A partir de entonces inició una búsqueda incansable que la llevó a incorporarse en 1979 a las Madres de Plaza de Mayo. Con el paso de los años se convirtió en una de las principales referentes de la Línea Fundadora y en una figura central de la defensa de los derechos humanos en Argentina.
“Yo siempre digo que Alejandro me parió a mí”, repetía con frecuencia al recordar cómo la desaparición de su hijo transformó su vida y su mirada sobre la realidad del país.
Durante décadas participó activamente de las rondas en Plaza de Mayo, impulsó los reclamos por el juzgamiento de los responsables del terrorismo de Estado y acompañó cada una de las instancias que permitieron avanzar en los juicios por delitos de lesa humanidad.
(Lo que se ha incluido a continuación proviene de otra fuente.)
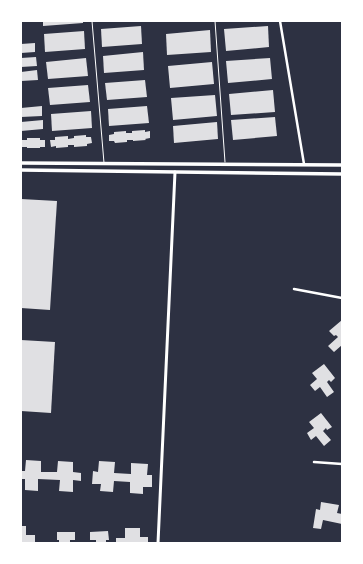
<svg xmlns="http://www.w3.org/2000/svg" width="363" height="564" viewBox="0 0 363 564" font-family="Jost,sans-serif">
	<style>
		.building { fill: #e0e0e3 }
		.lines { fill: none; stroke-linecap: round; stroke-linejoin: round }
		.service { stroke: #fff; stroke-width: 1 }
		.minor { stroke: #fff; stroke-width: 2.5 }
		.tertiary { stroke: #fff; stroke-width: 3 }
		.secondary { stroke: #fff; stroke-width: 3.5 }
	</style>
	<rect width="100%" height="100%" fill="#2d3142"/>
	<g class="building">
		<path d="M43 21H83V23L43 26Z"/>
		<path d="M141 26 142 44 102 47 101 29Z"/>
		<path d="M268 26 269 47 226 51 224 29Z"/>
		<path d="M210 30 211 52 167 55 166 34Z"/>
		<path d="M84 31 85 49 45 52 44 34Z"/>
		<path d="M35 43V52L21 53V44Z"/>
		<path d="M143 52 144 70 104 73 103 56Z"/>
		<path d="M36 57 37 66 21 67V58Z"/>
		<path d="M86 58 88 76 48 79 46 62Z"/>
		<path d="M270 58 272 79 228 83 226 61Z"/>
		<path d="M212 62 214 84 170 88 168 66Z"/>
		<path d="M37 70 38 80 21 81V72Z"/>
		<path d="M145 80 147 97 107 100 105 83Z"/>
		<path d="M88 85 90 102 50 105 48 88Z"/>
		<path d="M273 90 275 112 231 115 229 94Z"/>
		<path d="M215 95 217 116 173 120 171 98Z"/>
		<path d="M42 106V116L21 117V108Z"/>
		<path d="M147 106 149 123 109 126 108 109Z"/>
		<path d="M91 111 92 128 52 131 51 114Z"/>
		<path d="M275 117 277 136 233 140 231 120Z"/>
		<path d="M43 120V129L21 131V122Z"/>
		<path d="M217 122 218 139 174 143 173 126Z"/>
		<path d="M145 130V132L150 131V138L145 139 146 140 133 141V140H127V142L115 143 114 141H109V135L114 134V132L126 131V133H132V131Z"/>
		<path d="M86 135V137H91L92 143 87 144V146L74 147V145H68V147L56 148V146L51 147 50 140H55V137L68 136V139L74 138V136Z"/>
		<path d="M27 138H40V140H45V147H40V148H27V147H21V140H27Z"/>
		<path d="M21 199 57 201 50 310 21 308Z"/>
		<path d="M342 320V345L334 352 328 346 338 337 336 335 334 336 329 331Z"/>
		<path d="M21 340 55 342 51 413 21 411Z"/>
		<path d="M324 364 335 378 331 382 329 380 327 382 334 392 327 397 320 387 315 391 310 385 317 379 312 373Z"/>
		<path d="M321 413 332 427 327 430 326 428 323 431 331 440 324 446 316 436 311 440 307 433 314 428 309 422Z"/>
		<path d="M26 460 41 461V472H57L58 461 73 462V472L81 473V481L73 480V492L59 491 60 480 38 479V491L25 490V479H21V471H25Z"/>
		<path d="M99 461 115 462 114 473 131 474V463L148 464 147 475H152V487H143V494L130 493V482L114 481 113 492 100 491 101 484H92L93 471 98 472Z"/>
		<path d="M321 502 339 505 337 513 342 514V524L323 520 321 529 313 528 316 509 320 510Z"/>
		<path d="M21 526H26V535H35V543H21Z"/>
		<path d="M125 528H140V537H148V543H116V538H125Z"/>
		<path d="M108 531 109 540H106V543H96V540H90V532Z"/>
		<path d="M57 532H75V540H70V543H59V540H57Z"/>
	</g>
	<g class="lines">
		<g class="service">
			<path d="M92 21 104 163"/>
			<path d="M215 21 225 162"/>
		</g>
		<g class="minor">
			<path d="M280 21 304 164"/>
			<path d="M294 289 342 298"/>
			<path d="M314 462 342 464"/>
		</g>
		<path class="tertiary" d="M158 543 175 172"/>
		<g class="secondary">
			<path d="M21 163 342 165"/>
			<path d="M21 170 342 174"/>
		</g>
	</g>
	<rect width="363" height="564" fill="none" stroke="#ffffff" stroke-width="44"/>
</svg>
Su trayectoria fue reconocida con múltiples distinciones, entre ellas doctorados honoris causa otorgados por distintas universidades y el reconocimiento como Personalidad Destacada de los Derechos Humanos por parte de la Legislatura porteña.
Su última aparición pública ocurrió semanas atrás en la Facultad de Filosofía y Letras de la Universidad de Buenos Aires, donde recibió una nueva distinción académica. Allí dejó un mensaje dirigido a las nuevas generaciones: “Ustedes son los que van a continuar luchando por la memoria, por la verdad y por la justicia. Ya hemos pasado la posta”.
Con su fallecimiento desaparece una de las figuras más emblemáticas del movimiento de derechos humanos argentino, pero permanece vigente un legado que atravesó generaciones y se convirtió en una referencia ineludible de la historia democrática del país.